The Social Hotelier
What is it that immediately pops into your mind when you hear 'Hotel'?
For me, even before joining the industry, from childhood, the word hotel meant 'socialising' - a place where there'd be lots of people.
Growing up in Bombay-India, my early experiences around hotels were attending glamorous birthday parties and weddings in my dad's business circle or entertaining relatives who visited from abroad or even just leisurely Sundays by hotel poolsides with my cousins during summer holidays.
That brought me to the conclusion that a hotel was (and still is) a 'social' place where people come together to connect, have fun, create memories.
Many years on and after being in the industry since the '90s, my mind still connects back to staff at hotels with whom, we, as guests, had some very interesting 'social' conversations...one very specific one that comes to mind is when my husband and I were on our Xmas holiday at one of the leading luxury hotels in Jaipur with our then 2 year old.
The restaurant staff who waited at our table was particularly charming and interacted very freely my toddler. He had a peculiar way of gesturing with his hands (not something that would have been taught at a hotel school for sure); and my son found this gesture most amusing and laughed really loud and continuously each time the waiter did that.

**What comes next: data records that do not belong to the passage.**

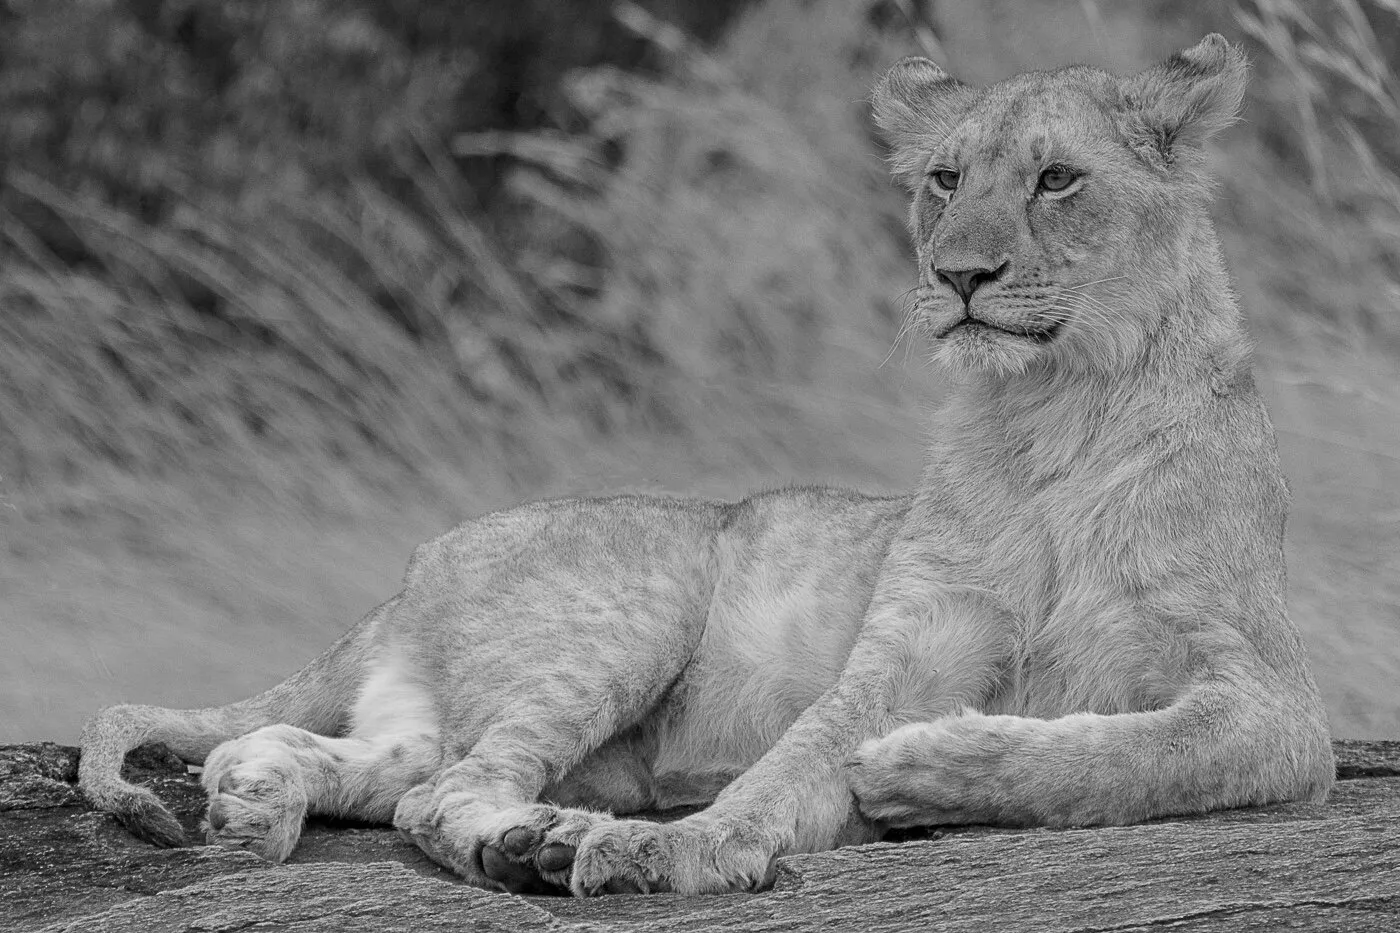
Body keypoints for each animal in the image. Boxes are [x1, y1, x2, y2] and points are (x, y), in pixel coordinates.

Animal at [78, 34, 1334, 897]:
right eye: (943, 179)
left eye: (1055, 180)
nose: (958, 275)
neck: (1049, 419)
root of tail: (413, 569)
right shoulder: (912, 637)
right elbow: (800, 755)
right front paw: (685, 846)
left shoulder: (1274, 701)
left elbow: (1140, 752)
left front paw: (922, 767)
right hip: (630, 612)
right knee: (435, 793)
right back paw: (537, 841)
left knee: (329, 755)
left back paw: (260, 809)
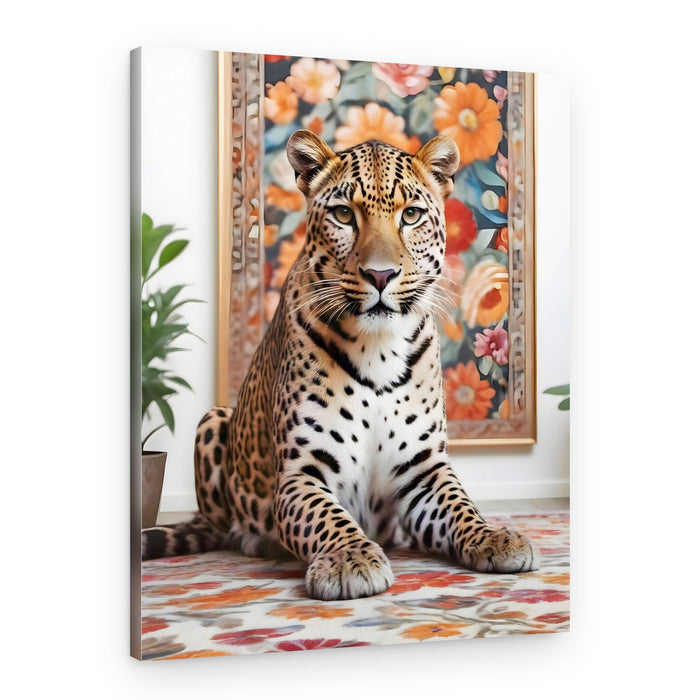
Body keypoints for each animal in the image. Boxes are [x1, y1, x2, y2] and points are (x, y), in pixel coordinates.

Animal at [141, 130, 540, 600]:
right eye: (343, 214)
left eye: (411, 215)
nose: (381, 275)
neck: (380, 349)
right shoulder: (301, 473)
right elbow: (326, 518)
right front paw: (350, 559)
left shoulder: (423, 469)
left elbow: (462, 506)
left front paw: (494, 536)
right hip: (213, 420)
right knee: (220, 526)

My son was most happy to socialise and interact with him thereafter even stretching his neck out from our dining area to catch the waiter's attention when he was serving other tables.
From an industry professional's perspective, the hand gesture was not the body language suited to luxury hotel mannerisms, but as a mom, I remember this staff member more than really well trained ones only because of how he interacted with my son and that created the memory.
This leads up to the fact that hoteliers and hotel staff create more engagement with their 'social skills' as compared to their job skills.
Now anyone who owns, runs or works at a hotel knows that social skills aren't there in all our teams as we would like them to be. These are skills we all carry to work from home, in our backpacks (some large, some small, some empty)
As is talked about in this New York Times article, we aren't really taught HOW to interact with people in different settings, make friends, resolve conflict, navigate groups and the likes. This is the key reason why so many of us grow up with different types of discomforts in social environments.
Now imagine the scenario at a hotel where only about 10% of the staff has acclimatised to social interactions after years of experience and 90% of the staff may still lack the skill or comfort or confidence to 'show up'.
In fact, our first ever Hotelier Excellence™ training was for a hotel where the owner wanted his ALL of the staff (housekeepers, maintenance and the ones who didn't need to meet guests in their jobs) to get rid of their self consciousness (as they were all local while the guests were foreign) and create the ability and confidence to just 'wish' their guests confidently when their paths crossed.
So while we don't necessarily have these social skills, they can be learned and taught to our hotel teams through 5 easy steps.
Step 1 : Self Awareness - just being aware of how one is feeling in the presence of guests or just about having to have an easy conversation.
Step 2 : Self regulation - the next step...so not just being aware but being able to flip the negative or uncomfortable feelings and handling them as they come up.
Step 3 : Motivation - generally related to one's level of anxiety, stress and reward (money, KRA, appreciation) at work.
Step 4 : Empathy - an understanding of another's emotions and sentiments.
Step 5 : Social Navigation - but understanding how to get where you want to be with other people...generally involves effective and 'empowered communication'
More than JOB SKILLS, it is the social skills that contribute to winners and success.
How has the experience been for you at your hotel?